Let me show with an example what I mean:
Expected: This is just an example about what I expected to happen.
what actually happened:
one annotation: This is just:
second annotation an example about what I expected
Hi! By default, ner.correct will use the spaCy model to segment the text into sentences. You can disable this by setting the --unsegmented flag. Just make sure that the text you feed in is reasonably segmented.
Is this the actual text you're using? If so, that's definitely unexpected sentence segmentation behaviour.

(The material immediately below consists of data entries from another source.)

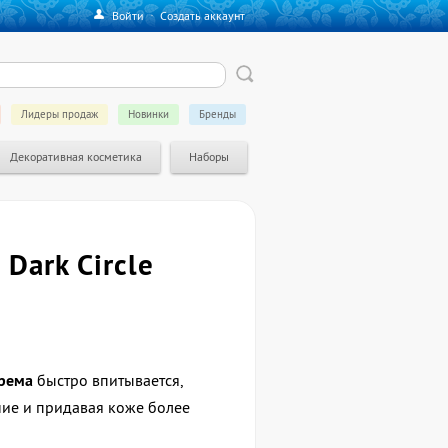
Войти
·
Создать аккаунт
Лидеры продаж
Новинки
Бренды
Декоративная косметика
Наборы
 Dark Circle
рема
быстро впитывается,
ие и придавая коже более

The last step is when arrise the unexpected behaviour. Let me drop an actual example:
This is the full document stored as jsonl:
{"text": "Cocinero/Chef\n\nEmpresa de servicios precisa de cocinero con experiencia en colectividades para incorporación inmediata en nuestro centro ubicado en Vigo. Perfil ideal es el de una persona con formación profesional grado superior en hostelería y turismo, Grado Superior de Dirección de Cocina, Grado en ciencias grastronómicas o similar, con capacidad de liderazgo, bien organizada, capaz de manejar las situaciones estresantes, siendo meticuloso en en sus tareas y manteniendo el control de las manos.\nImprescindible dominar la gestión y dirección de una cocina.\nSalario según experiencia y formación",
"meta": {"xx": "xx",
"xx": "xx",
"xx": "xx",
"xx": "xx"}
}
(I put xx to hide some information)
And this is what prodigy shows when ner.correct is called:
As you see, instead of show the full text, it only take a random sentence...?
Yes, that definitely looks like it's the sentence segmentation. By default, ner.correct will split the text into sentences. Since you're excluding the dataset ner_positions, Prodigy may be skipping the first sentence, since an example with that input hash is already in the dataset.
If you set --unsegmented when you call ner.correct, segmentation will be disabled and you'll see the full example.